Déjà vu? The drama is being re-enacted all over again. The lead prosecuting counsel has formally informed the court of the disappearance of the prime accused. Justice Okon Abang has now revoked the bail earlier granted Maina and ordered that he be arrested in any part of the country he may be found and brought to Abuja to face trial. The judge also ordered that the trial shall continue in the absence of the defendant.
Senator Ndume is also under pressure, as he has been given up till November 23 to show cause why he should not forfeit the N500 million bail bond he signed. Ndume was, at the last sitting, ordered to produce the defendant but he told the court that his efforts to locate Maina had proved abortive.
One thing is clear: Maina could only have made good his escape with high wire collusion by those whose job it is to keep a close eye on him. When a man has cornered the kind of money Maina is alleged to have stolen, he has the means to buy his way out of almost any tight corner. He can even rent ‘admirers’ or fake civil society activists to show up in court in sympathy with him. However, it seems Maina has upped the game. He has no intention of ever facing justice.

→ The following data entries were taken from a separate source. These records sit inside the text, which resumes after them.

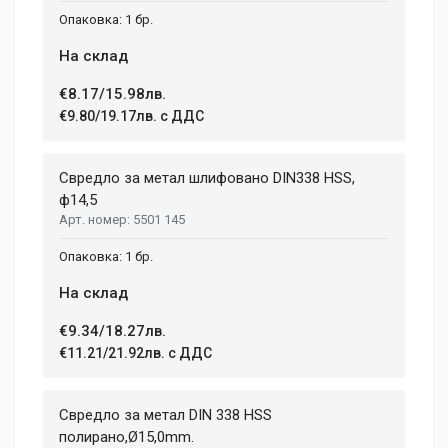
1 бр.
На склад
€8.17/15.98лв.
€9.80/19.17лв. с ДДС
Свредло за метал шлифовано DIN338 HSS,
ф14,5
5501 145
1 бр.
На склад
€9.34/18.27лв.
€11.21/21.92лв. с ДДС
Свредло за метал DIN 338 HSS
полиранo,Ø15,0mm.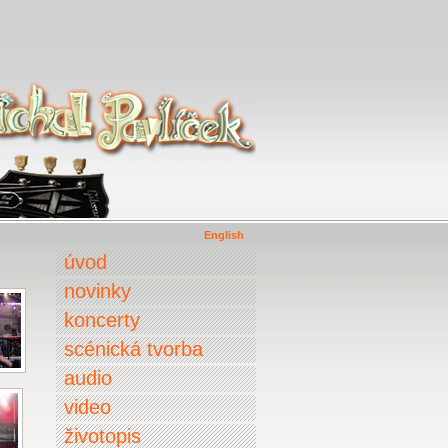
English
úvod
novinky
koncerty
scénická tvorba
audio
video
životopis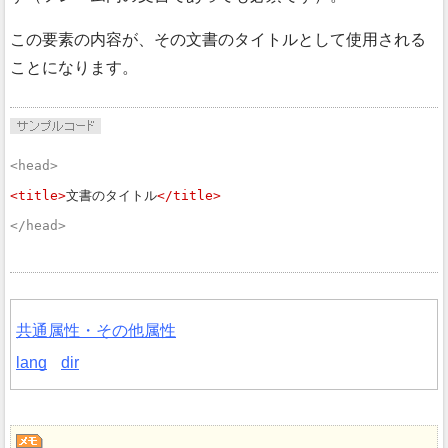
この要素の内容が、その文書のタイトルとして使用される
ことになります。
<head>
<title>
文書のタイトル
</title>
</head>
共通属性・その他属性
lang
dir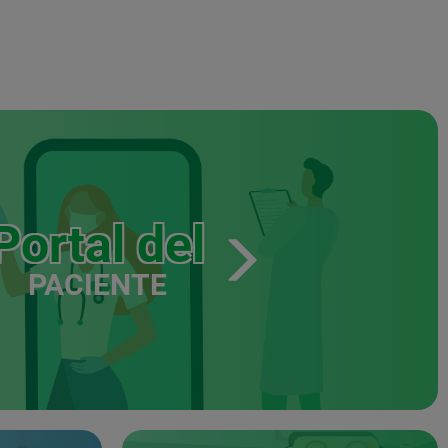
Portal del
PACIENTE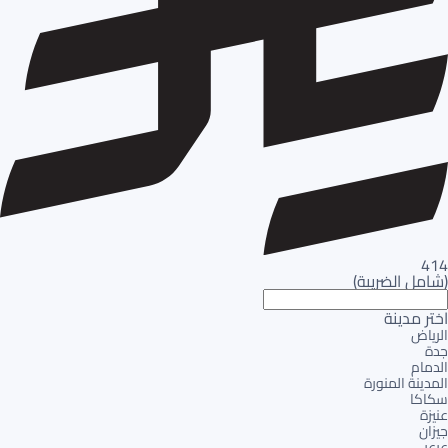
414
(
شامل الضريبة
)
اختر مدينة
الرياض
جدة
الدمام
المدينة المنورة
سكاكا
عنيزة
جيزان
عرعر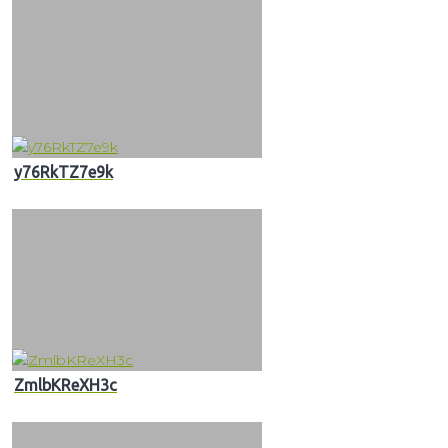
y76RkTZ7e9k
ZmlbKReXH3c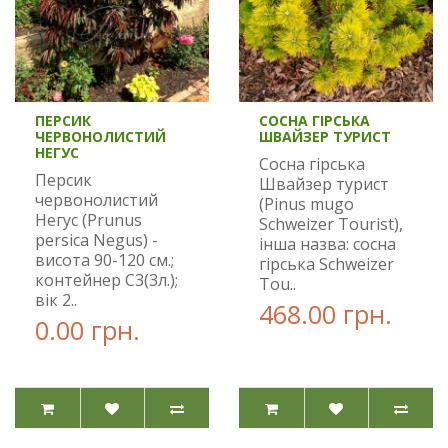
ПЕРСИК
СОСНА ГІРСЬКА
ЧЕРВОНОЛИСТИЙ
ШВАЙЗЕР ТУРИСТ
НЕГУС
Сосна гірська
Персик
Швайзер турист
червонолистий
(Pinus mugo
Негус (Prunus
Schweizer Tourist),
persica Negus) -
інша назва: сосна
висота 90-120 см.;
гірська Schweizer
контейнер С3(3л.);
Tou..
вік 2..
468.00 грн.
0.00 грн.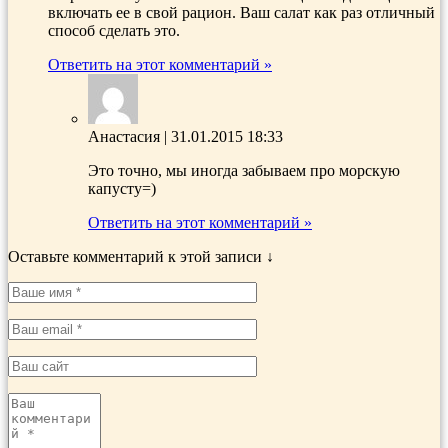
включать ее в свой рацион. Ваш салат как раз отличный
способ сделать это.
Ответить на этот комментарий »
Анастасия
|
31.01.2015 18:33
Это точно, мы иногда забываем про морскую
капусту=)
Ответить на этот комментарий »
Оставьте комментарий к этой записи ↓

Can any fugitive vaporise from Planet Earth? If we are a serious country, we should activate Interpol and all the other international security agencies to repatriate Maina and all the other fugitives who are only biding their time abroad and praying for a change of government in 2023, so that they can bribe their way back to the country and live happily ever after.
If Maina and his ilk escape the law, all the talk about patriotism, hard work and the anti-corruption crusade is but balderdash.